In a recent X post, crypto investigator ZachXBT shared proof of a well-planned attack that targeted several Ethereum-based networks. The attack has already caused losses of more than $107,000.

Ethereum accounts for the largest loss, with about $54,600 taken. The BNB Chain follows with around $25,500. Other losses were recorded on Base network, Arbitrum, Polygon, Optimism, Zora, Linea, and Avalanche.

Mysteriously, investigators have not found any phishing messages, harmful smart contracts, or clear user mistakes that explain how the wallets were breached. 

This lack of answers has raised fear among developers, traders, and regular users. Experts warned that more affected cases may still appear.

Possible Connection to the Trust Wallet Extension Hack

This wide distribution highlights how interconnected EVM-compatible networks have become, and how vulnerabilities can spread rapidly across ecosystems.

Researchers have identified a possible link between at least one attacker address and the recent Trust Wallet browser extension breach. 

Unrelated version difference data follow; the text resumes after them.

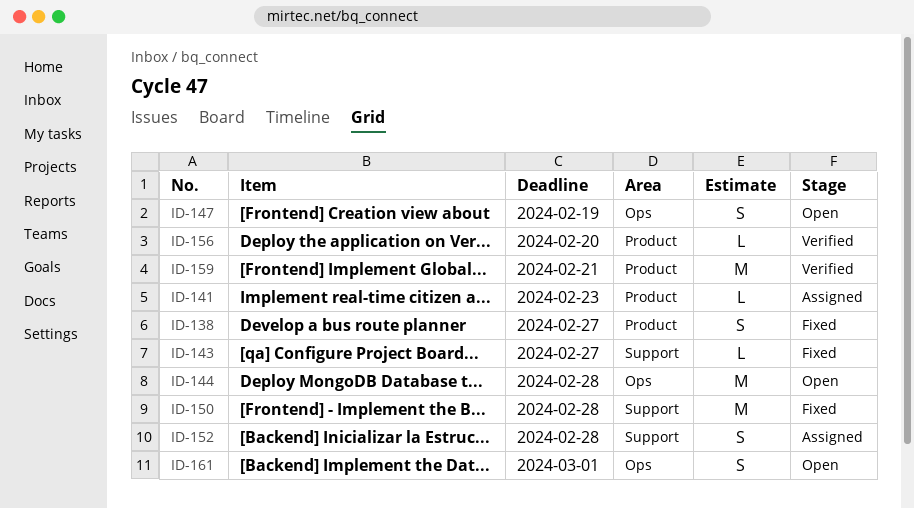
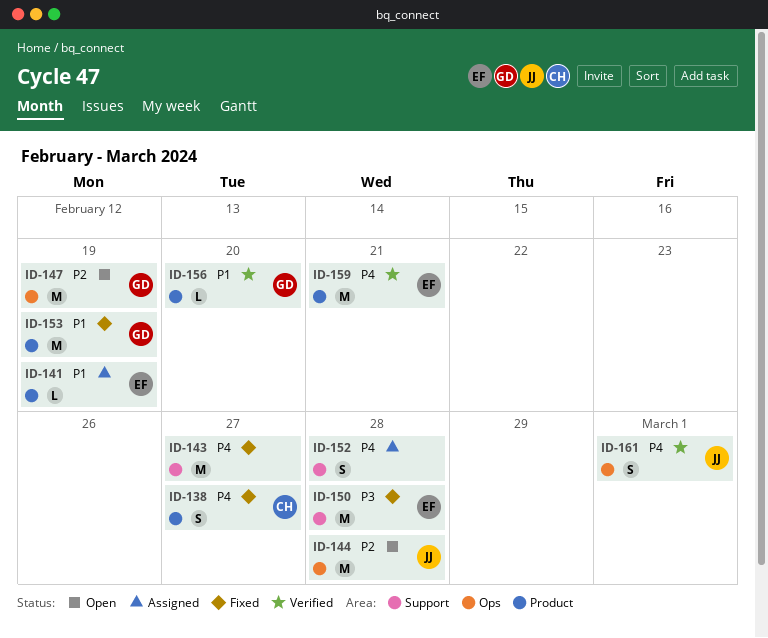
ID-141, due: Feb 23 -> Feb 19
ID-143, estimate: L -> M
ID-147, estimate: S -> M
ID-153: none -> present
ID-161, status: Open -> Verified

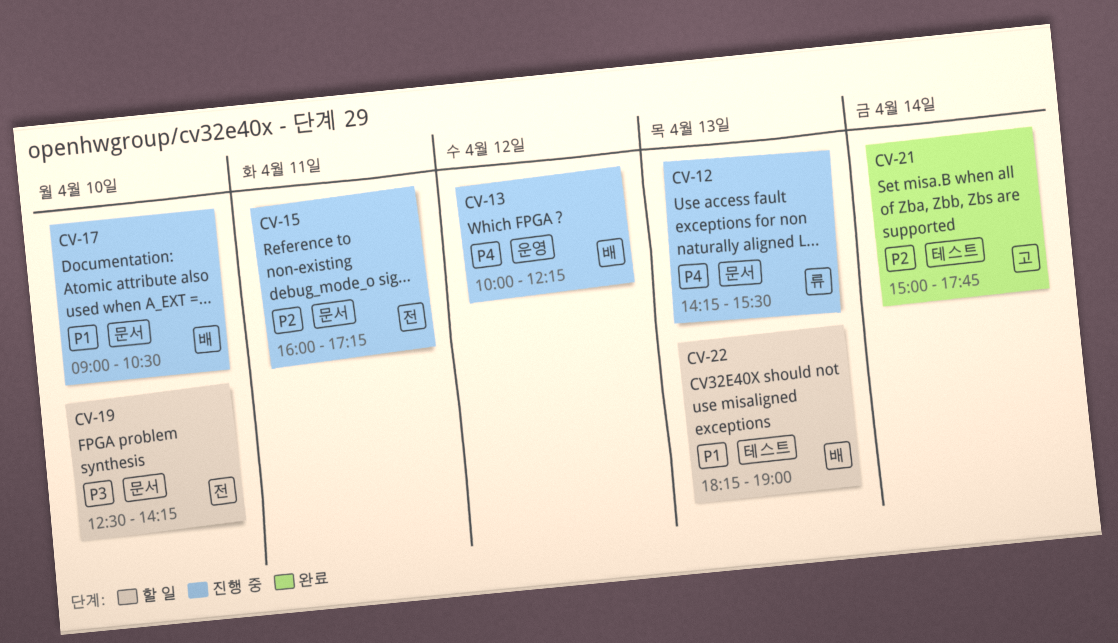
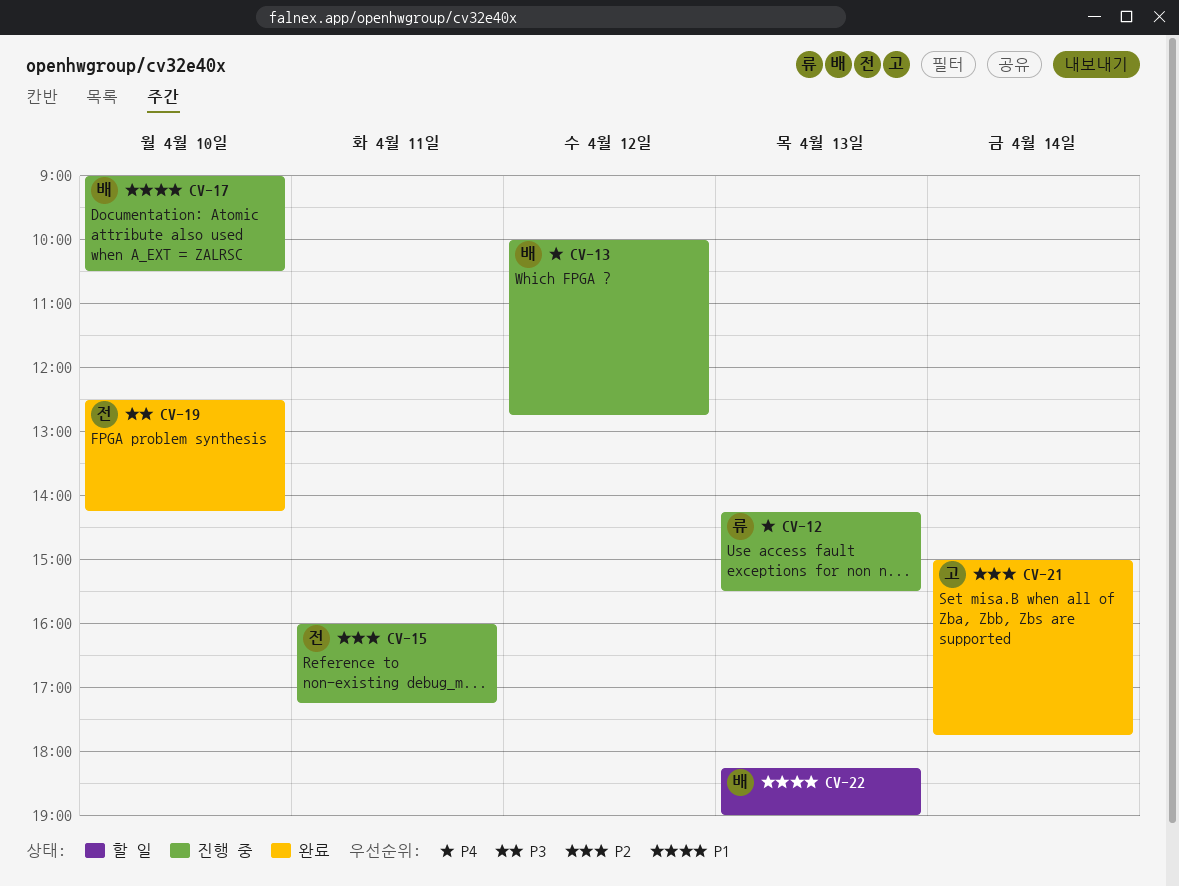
CV-13, ends: 12:15 -> 12:45
CV-19, status: 할 일 -> 완료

The incident happened after attackers inserted malicious code into version 2.68 of the extension during an update released over the Christmas holidays. Earlier reports estimate that the compromised extension caused losses of roughly $7 million. 

Trust Wallet CEO Eowyn Chen confirmed that the affected version was removed from the Chrome Web Store after an issue emerged during its update. The latest release includes improved tools to help users verify wallet ownership and claim refunds.

Crypto Attacks Surge as Losses Mount in December

This EVM incident comes during a very difficult time for crypto security. Blockchain security firm PeckShield reported around 26 major attacks in December, with total losses close to $76 million.

One of the biggest attacks involved address poisoning. In this method, scammers used wallet addresses that looked very similar to real ones. This trick caused users to send funds to the wrong address, leading to losses of about $50 million.

Another major attack happened after a private key from a multi-signature wallet was leaked. This breach alone caused losses of more than $27 million. The US government has repeatedly warned about increased online fraud during holiday periods. 

Officials note that Americans lose hundreds of millions of dollars to scams each year. Crypto markets have become a major target within this broader trend.

Blockchain analytics firms estimate that crypto-related theft reached $2.7 billion over the past year. The $1.4 billion Bybit theft alone surpassed historic hacks such as Ronin and Poly Network. A large share of these losses is linked to state-backed hacking groups called Lazarus group.